Farewell Jeremy Nowak
Today marks Jeremy Nowak’s last day as CEO of The Reinvestment Fund. We are going to miss him deeply here at PolicyMap, but know we’ll see him often as he takes on his new role as President of the William Penn Foundation. There aren’t words to sufficiently describe how grateful we are for the support (and humor) he has shared with us these last few years. He was the reason we were able to turn the simple idea of PolicyMap into a powerful reality. Thank you Jeremy and good luck!
Today is my final day as the CEO of The Reinvestment Fund (TRF) after 26 years at the helm. I will begin a new adventure as President of the William Penn Foundation on June 27th 2011.
TRF represents a remarkable personal and professional journey for me. My first day on the job was May 5th 1985. At that time we had a bank account of $10,000 and a one room sub-lease. I was the first and only staff person during that first year.
I am leaving a very different institution. We have invested more than $1 billion into some of the poorest communities in America, leveraging an additional $3 billion in development capital. Today we manage $700 million in assets, operate a real estate development company, and provide the highest quality data and policy analysis through original research and our proprietary mapping tool (www.policymap.com).

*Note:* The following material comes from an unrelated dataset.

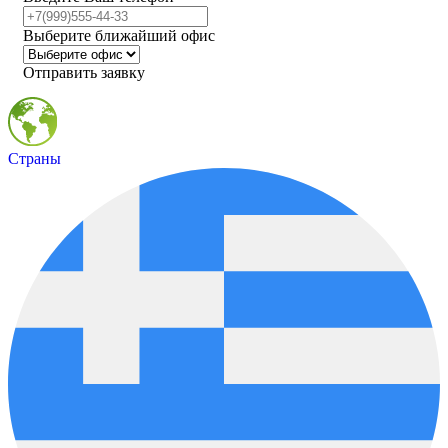
Выберите ближайший офис
Отправить заявку
Страны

Along the way we have proved it is possible to redevelop the housing and commercial real estate of low income communities, support the best innovations in education, bring quality food to low access areas, and create jobs for those that need employment. We also learned it is necessary to speak the truth, whether it is about the abusive lending practices we identified years before they wrecked havoc on our economy or the dead-end bureaucracies that still cannot teach our children.
I have had the good fortune to work with a talented staff and board, terrific investors, and great supporters from government, philanthropy, civic groups, the private sector, and the faith community. These relationships are the enduring gift I received from my time here. I will always cherish these friendships and relationships above all else.
The best days of TRF are in front of us. It is hard to think that way from the perspective of the economic and social challenges we experience today. But today, more than ever we need the common sense and integrity of an organization that finds new ways to combine public purpose and private enterprise and is still not afraid to take a stand, based on practical wisdom and reflection.
For the next two weeks I am going to take a vacation and then I will begin a new chapter. I will have the honor of leading an extraordinary institution that carries a legacy of public good, humility and civic capacity. I look forward to continuing our work together from that platform. It is an honor to have been chosen to lead William Penn, just as it has been an honor to lead TRF.